Sewer Work May Have Set Off PG&E Pipe Blast
PG&E Corp. (PCG)’s natural-gas pipeline explosion in San Bruno last year may have been triggered by a sewer replacement project done by the city, an independent panel found.
“The panel believes third-party construction activity could have played a key role in transforming a fabrication flaw in the pipeline from a ‘stable’ to an ‘unstable’ threat, ultimately triggering the incident,” according to a statement today from the California Public Utilities Commission, which formed the panel. The sewer work was done in 2008.
The five-member panel didn’t make a finding on the root cause of the September explosion, which killed eight people and destroyed 38 homes. A National Transportation Safety Board final report on what caused the blast will likely be available by September, agency Chairman Deborah Hersman said yesterday at a press event in San Bruno.
PG&E froze its dividend this year because of costs associated with the explosion. The utility, which distributes gas to 4.3 million customers, said it may spend as much as $1.1 billion this year and next on gas-pipeline inspections, improvements and other safety work.
The company, based in San Francisco, said on May 4 that it had so far incurred pretax costs of $114 million related to the blast and had set aside $220 million for estimated third-party liabilities associated with the incident.
‘Dysfunctional Company Culture’
The panel said its conclusions were based on analysis by its technical consultant, a review of the NTSB investigation and a report by the Interstate Natural Gas Association of America, an industry group.
NTSB investigators have said that PG&E’s pipe had faulty welds. Keith Holloway, a spokesman for the agency, declined to comment on the status of the investigation or the California state panel’s report.
The pipeline rupture was a consequence of weaknesses in PG&E management, the panel found. PG&E has a “dysfunctional company culture” with excessive levels of management and an overemphasis on financial performance, according to the panel.

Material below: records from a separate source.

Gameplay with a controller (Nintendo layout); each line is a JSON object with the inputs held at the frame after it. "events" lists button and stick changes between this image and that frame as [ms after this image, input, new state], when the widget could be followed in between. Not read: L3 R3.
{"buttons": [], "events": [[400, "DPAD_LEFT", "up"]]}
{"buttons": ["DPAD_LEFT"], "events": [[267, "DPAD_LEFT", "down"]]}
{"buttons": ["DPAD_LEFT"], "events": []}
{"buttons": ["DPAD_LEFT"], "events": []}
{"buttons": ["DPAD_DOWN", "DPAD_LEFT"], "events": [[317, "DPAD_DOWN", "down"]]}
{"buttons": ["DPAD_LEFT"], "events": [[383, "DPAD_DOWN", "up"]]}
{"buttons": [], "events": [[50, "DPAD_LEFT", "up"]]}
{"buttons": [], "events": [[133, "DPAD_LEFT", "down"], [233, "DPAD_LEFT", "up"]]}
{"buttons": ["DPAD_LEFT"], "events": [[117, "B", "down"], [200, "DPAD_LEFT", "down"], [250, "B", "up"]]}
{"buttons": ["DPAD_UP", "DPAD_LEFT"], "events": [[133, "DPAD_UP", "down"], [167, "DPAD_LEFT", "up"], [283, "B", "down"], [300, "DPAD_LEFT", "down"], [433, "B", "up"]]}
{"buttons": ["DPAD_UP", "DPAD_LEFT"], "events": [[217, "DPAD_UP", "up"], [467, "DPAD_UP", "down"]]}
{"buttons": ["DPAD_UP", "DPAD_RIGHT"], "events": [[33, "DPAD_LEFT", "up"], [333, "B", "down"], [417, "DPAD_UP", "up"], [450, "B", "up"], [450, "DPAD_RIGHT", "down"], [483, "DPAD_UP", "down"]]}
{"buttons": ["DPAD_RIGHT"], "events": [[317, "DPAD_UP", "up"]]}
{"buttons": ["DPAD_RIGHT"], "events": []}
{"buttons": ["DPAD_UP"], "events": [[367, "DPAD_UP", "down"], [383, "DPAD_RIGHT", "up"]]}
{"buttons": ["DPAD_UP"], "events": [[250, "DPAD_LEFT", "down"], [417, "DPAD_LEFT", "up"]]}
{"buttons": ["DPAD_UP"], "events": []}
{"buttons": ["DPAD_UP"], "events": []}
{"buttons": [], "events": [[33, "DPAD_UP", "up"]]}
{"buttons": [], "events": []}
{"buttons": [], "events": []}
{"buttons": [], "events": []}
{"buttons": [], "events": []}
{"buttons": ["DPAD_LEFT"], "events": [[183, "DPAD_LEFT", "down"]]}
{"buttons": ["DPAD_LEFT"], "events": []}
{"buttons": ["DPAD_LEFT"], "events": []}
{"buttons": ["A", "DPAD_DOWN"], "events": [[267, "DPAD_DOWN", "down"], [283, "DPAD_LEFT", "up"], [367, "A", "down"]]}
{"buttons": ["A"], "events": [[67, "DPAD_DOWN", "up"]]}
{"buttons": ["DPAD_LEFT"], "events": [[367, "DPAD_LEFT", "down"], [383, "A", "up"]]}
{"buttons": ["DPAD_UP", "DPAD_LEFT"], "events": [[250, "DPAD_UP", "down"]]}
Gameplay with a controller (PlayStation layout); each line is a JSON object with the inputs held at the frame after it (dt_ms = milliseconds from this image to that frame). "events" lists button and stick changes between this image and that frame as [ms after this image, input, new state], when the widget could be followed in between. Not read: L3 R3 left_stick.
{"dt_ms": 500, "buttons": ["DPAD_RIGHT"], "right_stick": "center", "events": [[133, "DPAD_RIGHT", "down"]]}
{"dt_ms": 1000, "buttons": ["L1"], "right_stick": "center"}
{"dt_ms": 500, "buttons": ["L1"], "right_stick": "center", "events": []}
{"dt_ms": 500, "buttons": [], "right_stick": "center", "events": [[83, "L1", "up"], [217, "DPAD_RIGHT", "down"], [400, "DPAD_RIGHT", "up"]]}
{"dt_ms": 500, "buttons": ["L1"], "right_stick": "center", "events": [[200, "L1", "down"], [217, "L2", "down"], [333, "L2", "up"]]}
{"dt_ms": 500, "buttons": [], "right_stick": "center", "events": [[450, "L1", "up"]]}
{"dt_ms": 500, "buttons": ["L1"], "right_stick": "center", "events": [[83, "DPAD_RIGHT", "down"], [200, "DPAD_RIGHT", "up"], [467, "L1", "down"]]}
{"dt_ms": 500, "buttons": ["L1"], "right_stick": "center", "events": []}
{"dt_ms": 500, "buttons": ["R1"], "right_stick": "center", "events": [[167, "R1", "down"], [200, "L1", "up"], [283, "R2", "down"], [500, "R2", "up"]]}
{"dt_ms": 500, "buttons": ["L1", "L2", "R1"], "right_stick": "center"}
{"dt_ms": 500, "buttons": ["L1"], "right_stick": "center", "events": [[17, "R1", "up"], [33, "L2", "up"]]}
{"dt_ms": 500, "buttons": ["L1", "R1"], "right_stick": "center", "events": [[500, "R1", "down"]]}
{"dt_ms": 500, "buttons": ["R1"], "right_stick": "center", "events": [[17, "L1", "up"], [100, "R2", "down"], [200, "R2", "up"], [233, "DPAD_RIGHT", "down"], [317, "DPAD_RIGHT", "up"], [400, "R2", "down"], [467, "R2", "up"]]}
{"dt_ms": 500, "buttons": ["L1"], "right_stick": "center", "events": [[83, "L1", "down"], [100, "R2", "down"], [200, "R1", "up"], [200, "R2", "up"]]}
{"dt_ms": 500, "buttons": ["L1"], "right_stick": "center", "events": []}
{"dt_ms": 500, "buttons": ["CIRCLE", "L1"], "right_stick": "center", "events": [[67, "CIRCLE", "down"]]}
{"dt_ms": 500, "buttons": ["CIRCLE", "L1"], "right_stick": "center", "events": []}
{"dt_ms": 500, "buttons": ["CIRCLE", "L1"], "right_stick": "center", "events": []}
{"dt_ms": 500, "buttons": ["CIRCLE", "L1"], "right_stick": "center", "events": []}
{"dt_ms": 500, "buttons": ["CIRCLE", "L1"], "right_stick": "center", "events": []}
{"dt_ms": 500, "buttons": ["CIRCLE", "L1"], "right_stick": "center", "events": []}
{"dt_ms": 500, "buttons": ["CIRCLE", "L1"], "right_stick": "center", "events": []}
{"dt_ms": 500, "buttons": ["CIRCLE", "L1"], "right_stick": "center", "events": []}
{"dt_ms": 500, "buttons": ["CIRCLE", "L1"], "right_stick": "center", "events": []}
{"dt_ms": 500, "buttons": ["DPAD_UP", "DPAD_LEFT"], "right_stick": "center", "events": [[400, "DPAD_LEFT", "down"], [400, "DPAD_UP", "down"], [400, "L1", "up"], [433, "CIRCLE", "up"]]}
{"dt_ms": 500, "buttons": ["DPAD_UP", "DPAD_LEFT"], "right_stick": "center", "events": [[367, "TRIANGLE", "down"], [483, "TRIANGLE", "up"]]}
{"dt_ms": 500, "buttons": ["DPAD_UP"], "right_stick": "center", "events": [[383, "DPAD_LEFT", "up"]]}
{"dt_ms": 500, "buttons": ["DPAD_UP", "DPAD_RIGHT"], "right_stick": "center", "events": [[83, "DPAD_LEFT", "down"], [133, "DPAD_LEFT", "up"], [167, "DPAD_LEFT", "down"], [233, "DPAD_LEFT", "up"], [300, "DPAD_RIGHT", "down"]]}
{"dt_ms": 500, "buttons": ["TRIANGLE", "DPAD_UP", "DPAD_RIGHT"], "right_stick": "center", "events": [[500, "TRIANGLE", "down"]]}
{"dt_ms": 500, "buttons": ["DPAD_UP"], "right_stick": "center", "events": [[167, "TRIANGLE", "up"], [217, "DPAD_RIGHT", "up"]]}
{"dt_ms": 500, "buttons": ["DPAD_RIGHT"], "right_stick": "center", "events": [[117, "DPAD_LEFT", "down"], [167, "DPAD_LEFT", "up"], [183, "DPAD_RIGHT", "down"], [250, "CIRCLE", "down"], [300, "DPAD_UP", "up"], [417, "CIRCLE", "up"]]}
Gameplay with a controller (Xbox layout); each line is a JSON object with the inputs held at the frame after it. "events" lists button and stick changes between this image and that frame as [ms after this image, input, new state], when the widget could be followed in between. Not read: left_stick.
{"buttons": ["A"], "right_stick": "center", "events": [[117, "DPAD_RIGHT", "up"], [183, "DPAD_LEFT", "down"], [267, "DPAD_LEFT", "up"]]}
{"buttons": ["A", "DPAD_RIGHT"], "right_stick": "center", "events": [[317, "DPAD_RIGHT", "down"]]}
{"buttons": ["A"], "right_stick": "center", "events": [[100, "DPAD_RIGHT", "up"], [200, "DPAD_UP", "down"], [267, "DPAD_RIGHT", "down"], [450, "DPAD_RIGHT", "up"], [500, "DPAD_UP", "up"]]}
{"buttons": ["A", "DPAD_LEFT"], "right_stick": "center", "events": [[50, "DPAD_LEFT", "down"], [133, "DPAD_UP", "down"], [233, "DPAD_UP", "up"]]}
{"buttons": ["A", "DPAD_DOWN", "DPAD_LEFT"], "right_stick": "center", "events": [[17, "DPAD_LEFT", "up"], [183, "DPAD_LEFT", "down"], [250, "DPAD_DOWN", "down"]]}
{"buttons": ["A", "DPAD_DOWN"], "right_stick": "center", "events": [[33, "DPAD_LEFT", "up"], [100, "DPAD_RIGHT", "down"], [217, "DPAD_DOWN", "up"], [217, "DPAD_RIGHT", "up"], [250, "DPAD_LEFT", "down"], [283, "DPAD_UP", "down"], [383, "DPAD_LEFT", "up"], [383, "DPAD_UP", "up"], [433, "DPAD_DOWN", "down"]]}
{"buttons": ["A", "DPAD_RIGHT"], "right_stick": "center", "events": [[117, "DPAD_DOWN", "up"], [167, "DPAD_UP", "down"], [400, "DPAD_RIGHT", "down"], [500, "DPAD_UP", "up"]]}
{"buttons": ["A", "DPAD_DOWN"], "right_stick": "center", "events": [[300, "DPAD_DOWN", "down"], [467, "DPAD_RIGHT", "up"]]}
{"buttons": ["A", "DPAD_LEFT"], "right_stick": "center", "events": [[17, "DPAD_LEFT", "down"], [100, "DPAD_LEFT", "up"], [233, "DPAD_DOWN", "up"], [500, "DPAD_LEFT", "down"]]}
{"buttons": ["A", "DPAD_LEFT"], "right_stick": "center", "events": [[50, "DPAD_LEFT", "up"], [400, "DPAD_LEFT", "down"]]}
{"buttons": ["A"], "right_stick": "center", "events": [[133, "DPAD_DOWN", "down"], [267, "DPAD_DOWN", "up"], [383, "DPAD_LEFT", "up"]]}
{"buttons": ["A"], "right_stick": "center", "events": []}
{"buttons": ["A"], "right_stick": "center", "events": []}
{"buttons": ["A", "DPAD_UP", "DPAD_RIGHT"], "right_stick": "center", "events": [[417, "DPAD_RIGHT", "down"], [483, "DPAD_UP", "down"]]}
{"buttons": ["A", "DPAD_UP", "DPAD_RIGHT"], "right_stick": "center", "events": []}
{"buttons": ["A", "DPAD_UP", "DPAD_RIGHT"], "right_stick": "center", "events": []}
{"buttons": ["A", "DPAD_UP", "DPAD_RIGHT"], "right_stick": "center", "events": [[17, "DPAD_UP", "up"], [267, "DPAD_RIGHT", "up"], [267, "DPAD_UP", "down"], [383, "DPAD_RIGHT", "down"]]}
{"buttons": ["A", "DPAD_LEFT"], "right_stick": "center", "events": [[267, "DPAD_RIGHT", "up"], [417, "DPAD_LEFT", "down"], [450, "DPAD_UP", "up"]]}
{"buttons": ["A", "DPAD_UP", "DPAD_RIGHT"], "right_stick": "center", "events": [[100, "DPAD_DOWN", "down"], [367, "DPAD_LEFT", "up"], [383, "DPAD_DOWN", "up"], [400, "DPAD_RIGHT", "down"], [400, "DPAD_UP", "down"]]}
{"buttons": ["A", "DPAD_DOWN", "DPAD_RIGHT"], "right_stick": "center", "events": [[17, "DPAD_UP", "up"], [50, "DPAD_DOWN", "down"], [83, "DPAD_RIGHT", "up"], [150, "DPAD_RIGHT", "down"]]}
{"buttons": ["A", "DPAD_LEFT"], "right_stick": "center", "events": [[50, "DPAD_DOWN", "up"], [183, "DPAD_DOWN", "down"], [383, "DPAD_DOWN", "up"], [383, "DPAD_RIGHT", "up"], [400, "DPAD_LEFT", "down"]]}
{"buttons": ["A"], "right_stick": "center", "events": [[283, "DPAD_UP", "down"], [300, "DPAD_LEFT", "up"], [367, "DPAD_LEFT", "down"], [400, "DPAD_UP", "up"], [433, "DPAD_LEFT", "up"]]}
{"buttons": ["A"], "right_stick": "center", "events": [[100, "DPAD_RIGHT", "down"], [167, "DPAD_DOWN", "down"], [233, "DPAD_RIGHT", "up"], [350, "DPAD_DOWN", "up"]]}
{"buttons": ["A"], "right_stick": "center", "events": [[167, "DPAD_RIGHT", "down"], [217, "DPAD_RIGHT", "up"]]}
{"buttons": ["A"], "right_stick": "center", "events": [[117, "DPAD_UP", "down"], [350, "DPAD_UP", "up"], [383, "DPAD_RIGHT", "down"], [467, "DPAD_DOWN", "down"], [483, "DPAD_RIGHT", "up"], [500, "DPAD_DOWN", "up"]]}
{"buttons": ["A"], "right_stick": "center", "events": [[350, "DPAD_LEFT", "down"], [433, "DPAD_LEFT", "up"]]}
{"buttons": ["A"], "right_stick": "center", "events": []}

It recommended “some form of separation” of PG&E’s gas and electricity businesses to allow for more focus.
“This is damning of PG&E across the board,” Michael Peevey, president of the commission, said at a public meeting today in San Francisco.
The panel also found that state regulators didn’t have the resources to monitor the company’s pipeline management system adequately.
Former PG&E Chief Executive Officer Peter Darbee announced his resignation on April 21 after a “challenging year.” The company last month named Nick Stavropoulos to lead its gas business.
PG&E “will move quickly to review the report’s detailed findings and take further action to improve the safety, quality and performance of our gas system,” interim CEO Lee Cox said in a statement.
PG&E rose 4 cents to $41.96 at 4:15 p.m. in New York Stock Exchange composite trading. The company’s shares have fallen 12 percent this year, making it the worst performing member of the Standard and Poor’s 500 Multi-Utilities Index.